##### GIVEN ENTRIES #####

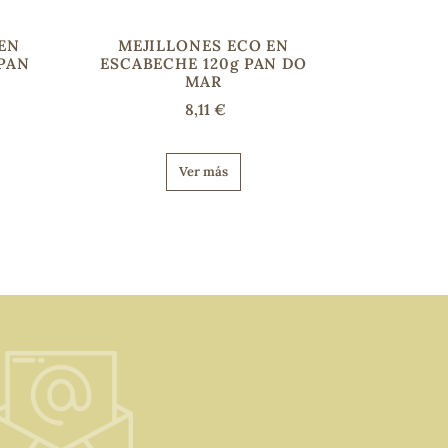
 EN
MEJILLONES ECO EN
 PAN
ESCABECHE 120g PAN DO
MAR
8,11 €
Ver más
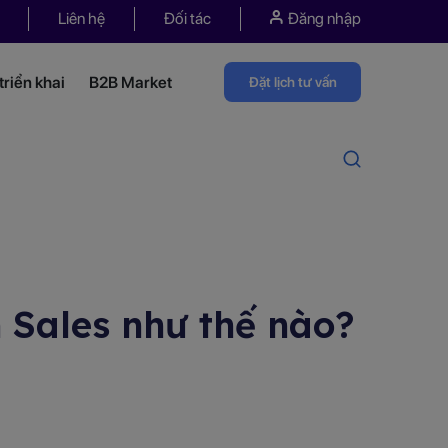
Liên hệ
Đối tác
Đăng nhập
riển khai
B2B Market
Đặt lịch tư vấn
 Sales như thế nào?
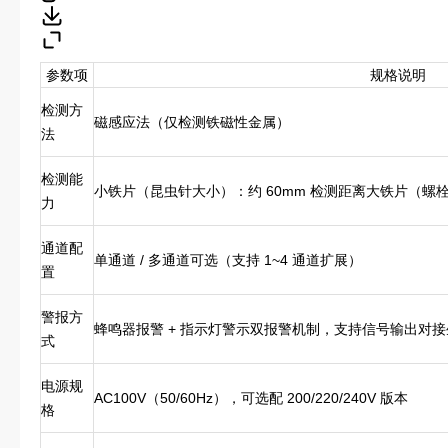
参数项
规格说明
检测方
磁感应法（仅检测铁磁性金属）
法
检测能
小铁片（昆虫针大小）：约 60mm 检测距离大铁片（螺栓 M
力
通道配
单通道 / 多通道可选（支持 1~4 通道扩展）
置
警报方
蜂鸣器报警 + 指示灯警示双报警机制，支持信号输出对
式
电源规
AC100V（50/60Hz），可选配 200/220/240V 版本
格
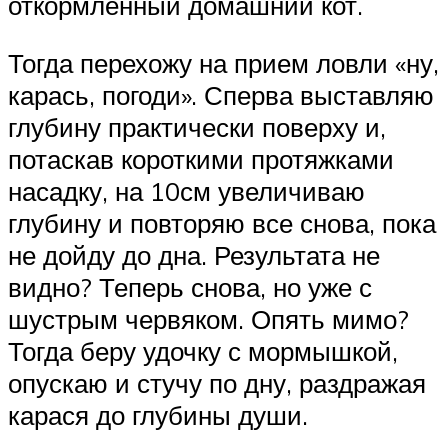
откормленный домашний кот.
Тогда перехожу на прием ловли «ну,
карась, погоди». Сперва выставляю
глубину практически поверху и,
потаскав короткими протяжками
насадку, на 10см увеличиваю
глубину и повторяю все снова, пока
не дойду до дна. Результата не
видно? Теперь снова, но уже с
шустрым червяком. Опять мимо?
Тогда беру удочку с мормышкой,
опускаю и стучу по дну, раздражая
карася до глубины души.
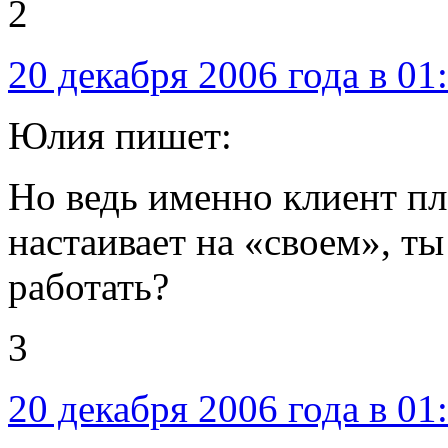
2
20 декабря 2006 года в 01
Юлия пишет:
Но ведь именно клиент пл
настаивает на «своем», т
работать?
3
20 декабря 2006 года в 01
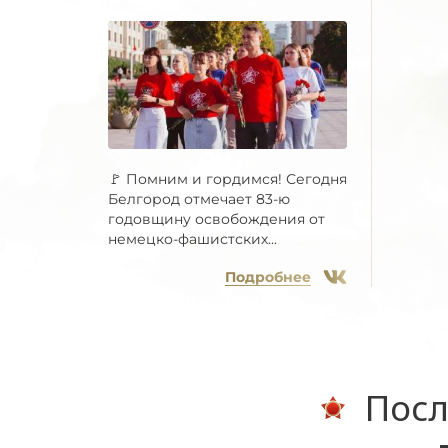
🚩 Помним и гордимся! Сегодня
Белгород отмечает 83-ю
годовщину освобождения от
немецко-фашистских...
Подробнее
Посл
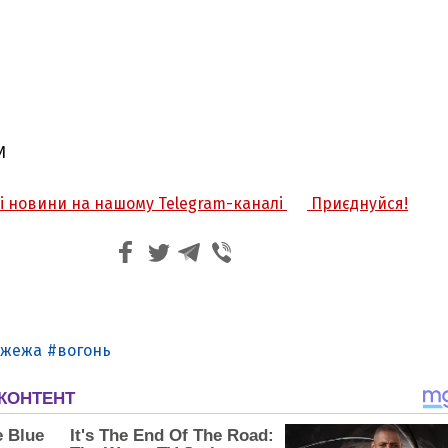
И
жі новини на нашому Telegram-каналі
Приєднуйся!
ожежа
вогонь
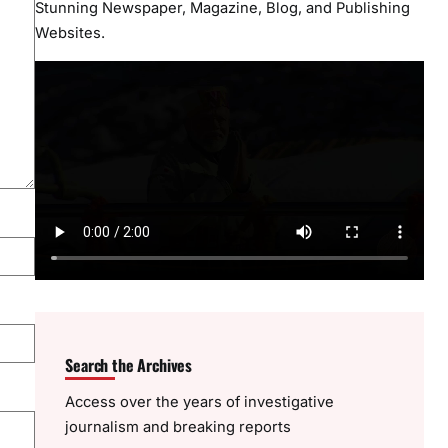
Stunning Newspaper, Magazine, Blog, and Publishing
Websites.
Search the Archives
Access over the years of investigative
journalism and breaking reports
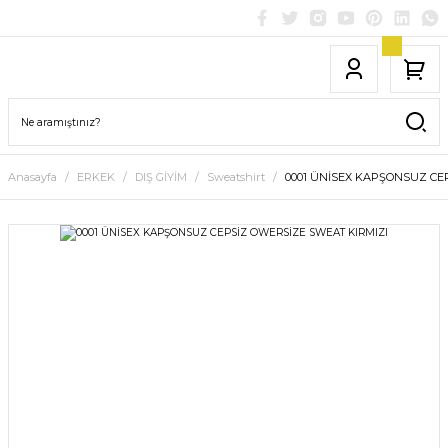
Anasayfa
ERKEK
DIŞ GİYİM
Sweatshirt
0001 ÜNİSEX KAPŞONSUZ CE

#####
##### GIVEN ENTRIES #####

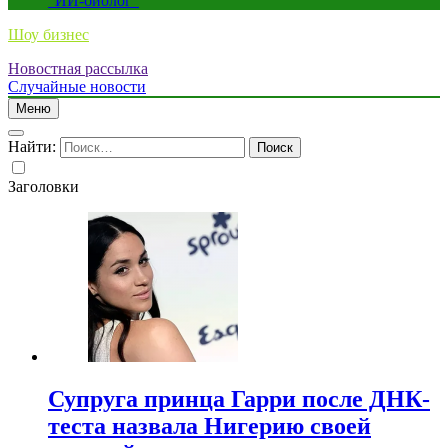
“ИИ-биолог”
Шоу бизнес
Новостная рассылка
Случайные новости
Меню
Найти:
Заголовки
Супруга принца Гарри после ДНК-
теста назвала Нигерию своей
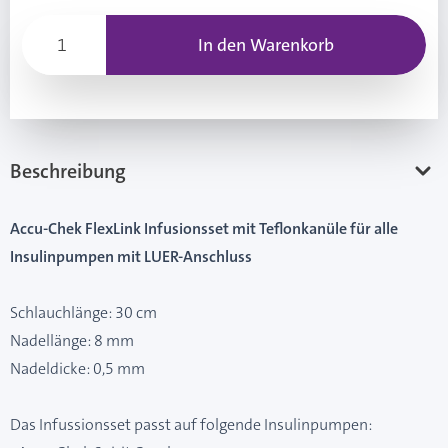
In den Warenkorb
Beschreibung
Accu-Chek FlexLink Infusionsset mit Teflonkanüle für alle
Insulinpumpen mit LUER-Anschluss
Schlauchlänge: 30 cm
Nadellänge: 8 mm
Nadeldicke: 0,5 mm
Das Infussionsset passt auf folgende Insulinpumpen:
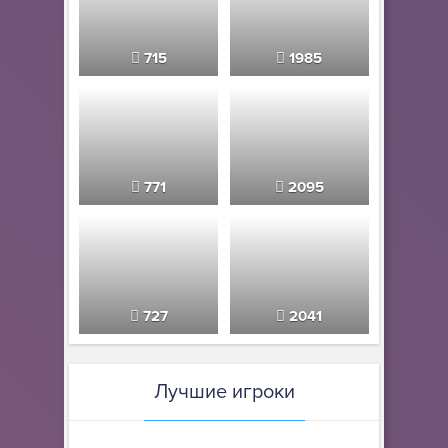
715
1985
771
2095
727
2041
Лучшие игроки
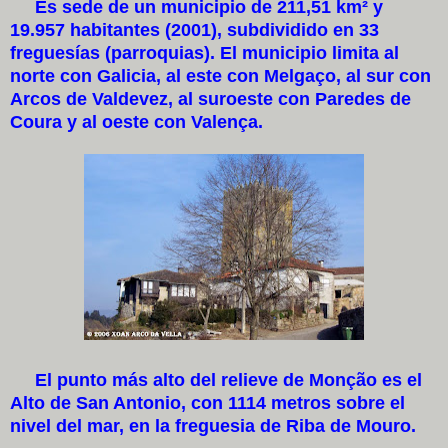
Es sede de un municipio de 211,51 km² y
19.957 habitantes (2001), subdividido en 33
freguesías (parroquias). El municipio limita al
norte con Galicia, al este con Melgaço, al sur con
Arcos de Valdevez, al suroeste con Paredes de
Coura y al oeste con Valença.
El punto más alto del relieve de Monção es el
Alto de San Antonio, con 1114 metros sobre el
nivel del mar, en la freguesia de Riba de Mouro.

#####
##### GIVEN ENTRIES #####

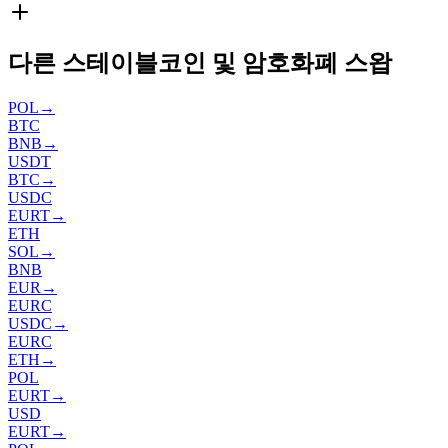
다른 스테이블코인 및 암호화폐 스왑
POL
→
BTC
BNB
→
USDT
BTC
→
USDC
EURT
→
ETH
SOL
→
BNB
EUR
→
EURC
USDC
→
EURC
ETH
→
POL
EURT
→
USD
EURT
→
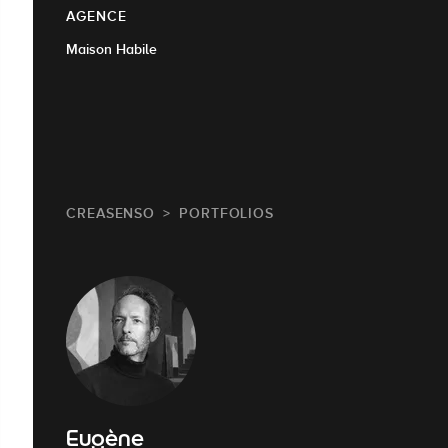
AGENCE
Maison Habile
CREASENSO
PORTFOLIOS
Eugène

#####

— WHAT THE TASK REQUIRES —
Of all the entries above, output exactly the lines between the one holding "Coura y al oeste con Valença." and the one holding "nivel del mar, en", inclusive.

— SOLUTION TO THIS EXERCISE —
Coura y al oeste con Valença.
El punto más alto del relieve de Monção es el
Alto de San Antonio, con 1114 metros sobre el
nivel del mar, en la freguesia de Riba de Mouro.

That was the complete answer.